Testing for optimal levels of potassium is best accomplished through a combination of taking soil samples at the vineyard and also sending leaf petiole samples to the lab — once during bloom and then again in late summer (70 to 100 days after bloom). The target range of potassium within petioles is typically anywhere from 1.5 percent to 2.5 percent, although a lot depends on a host of factors, including time of year, varietal and site.
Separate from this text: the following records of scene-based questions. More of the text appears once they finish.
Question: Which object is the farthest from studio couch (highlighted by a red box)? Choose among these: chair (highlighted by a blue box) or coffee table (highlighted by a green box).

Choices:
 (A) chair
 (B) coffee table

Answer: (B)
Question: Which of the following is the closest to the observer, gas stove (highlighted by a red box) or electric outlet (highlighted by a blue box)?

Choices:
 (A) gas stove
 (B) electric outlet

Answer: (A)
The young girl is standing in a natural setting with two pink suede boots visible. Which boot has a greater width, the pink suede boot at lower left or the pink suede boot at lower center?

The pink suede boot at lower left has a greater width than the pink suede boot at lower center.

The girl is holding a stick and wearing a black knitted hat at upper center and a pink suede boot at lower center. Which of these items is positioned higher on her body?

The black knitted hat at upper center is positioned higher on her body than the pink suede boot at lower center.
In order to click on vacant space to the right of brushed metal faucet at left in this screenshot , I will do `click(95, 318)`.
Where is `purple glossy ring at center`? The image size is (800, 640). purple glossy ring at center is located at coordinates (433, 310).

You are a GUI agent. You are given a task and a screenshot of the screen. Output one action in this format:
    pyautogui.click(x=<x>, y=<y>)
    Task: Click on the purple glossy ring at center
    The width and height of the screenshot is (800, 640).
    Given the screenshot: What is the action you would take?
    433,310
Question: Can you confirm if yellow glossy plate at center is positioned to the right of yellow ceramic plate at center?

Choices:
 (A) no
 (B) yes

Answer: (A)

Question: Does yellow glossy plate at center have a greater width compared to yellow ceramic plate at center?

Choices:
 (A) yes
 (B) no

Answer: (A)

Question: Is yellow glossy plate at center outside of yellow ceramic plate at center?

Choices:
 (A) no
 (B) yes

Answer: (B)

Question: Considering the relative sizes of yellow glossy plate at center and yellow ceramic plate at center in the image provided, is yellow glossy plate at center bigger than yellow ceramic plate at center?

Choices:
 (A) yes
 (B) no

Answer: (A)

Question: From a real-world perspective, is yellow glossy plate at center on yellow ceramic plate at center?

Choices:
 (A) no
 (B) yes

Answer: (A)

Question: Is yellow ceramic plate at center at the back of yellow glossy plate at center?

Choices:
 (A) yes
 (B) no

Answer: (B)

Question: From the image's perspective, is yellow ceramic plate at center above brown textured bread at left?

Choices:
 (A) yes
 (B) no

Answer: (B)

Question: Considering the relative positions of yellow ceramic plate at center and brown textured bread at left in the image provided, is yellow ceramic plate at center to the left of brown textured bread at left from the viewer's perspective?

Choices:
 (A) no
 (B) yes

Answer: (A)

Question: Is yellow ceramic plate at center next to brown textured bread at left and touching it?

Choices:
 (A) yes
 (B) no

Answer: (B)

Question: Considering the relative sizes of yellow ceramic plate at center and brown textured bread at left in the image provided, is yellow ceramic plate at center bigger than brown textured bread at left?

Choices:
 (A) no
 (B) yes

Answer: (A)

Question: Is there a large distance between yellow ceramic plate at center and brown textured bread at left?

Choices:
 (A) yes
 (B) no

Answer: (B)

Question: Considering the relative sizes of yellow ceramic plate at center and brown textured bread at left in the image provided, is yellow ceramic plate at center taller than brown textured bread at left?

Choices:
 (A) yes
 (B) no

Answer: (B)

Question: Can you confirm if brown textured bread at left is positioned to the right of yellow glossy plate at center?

Given the possible negative effects of potassium on winemaking, most winemakers prefer that supplemental potassium be only added prior to veraison.
Best Vineyard Management Practices
“Our commitment to sustainability includes many water conservation best practices— almost 30 different practices that focus on water management and quality—including water reduction, water quality, soil moisture monitoring, deficit irrigation and more,” says Karissa Kruse, president of the Sonoma County Winegrowers and executive director of the Sonoma County Grape Growers Foundation. “Our grape-growers have been focused on water conservation for years and have specifically adjusted farming practices in order to conserve water.” Here’s a list of the best management practices for vineyards from the Sonoma County Winegrowers.
- Use a low-flow sprinkler irrigation system in the vineyard.
- Test the distribution uniformity of the irrigation system (at least every five years) and use visual monitoring across the blocks to make necessary corrections and protect from overwatering.
- Inspect and clean water filters in the irrigation system when pressure differences are found.
- Use soil and/or plant moisture monitoring devices to determine irrigation needs.
- Initiate irrigation as late as possible in the season on a block-by-block basis.
- Limit irrigation to between 8 p.m. and 6 a.m.
- Use evapotranspiration data from CIMIS (California Irrigation Management Information System) stations to approximate vine water demand over a given time period.
- Apply irrigation water at 50% to 65% of evapotranspiration (ET) or less on red grapes and 70% to 80% of ET or less on white grapes.
- Coordinate the application of water among adjacent blocks or neighboring landowners so that instantaneous usage rates are spread out by withdrawing water at different times.
- Utilize information from the National Weather Service Enhanced Frost/Heat Forecast Information System to improve and coordinate water management in advance of heatwave events.
For optimal vineyard “cultural” practices during a drought, Mark Greenspan, president and viticulturist at Advanced Viticulture Inc., recommends the following: “Prolonged drought can weaken vines where water is not available for irrigation,” he said “Extremes of precipitation, temperature and wind are [often] more detrimental than the drought itself. Fortunately for us, grapevines can grow with only a little water, which isn’t true for most other crops.” He offers these additional tips:
- Mow cover crops instead of disking to keep weeds under control and lessen competition for water but retain soil structure.
- Apply early irrigation only if needed to get the vines’ foliage to fill their trellis, but don’t necessarily continue to irrigate after.
- Delay irrigation for as long as possible, waiting for shoot elongation to slow down and stop before irrigating.
- Conduct early suckering and shoot-thinning to encourage shoot elongation with less water input and to reduce water consumption.
- Perform crop thinning prior to veraison (the onset of the ripening of grapes) to encourage earlier ripening.
- Conduct less leaf removal than in normal years to keep fruit shaded and protected from weather extremes.
- Minimize the use of nitrogen fertilizers to limit vegetative growth but encourage potassium fertilization for better water use efficiency.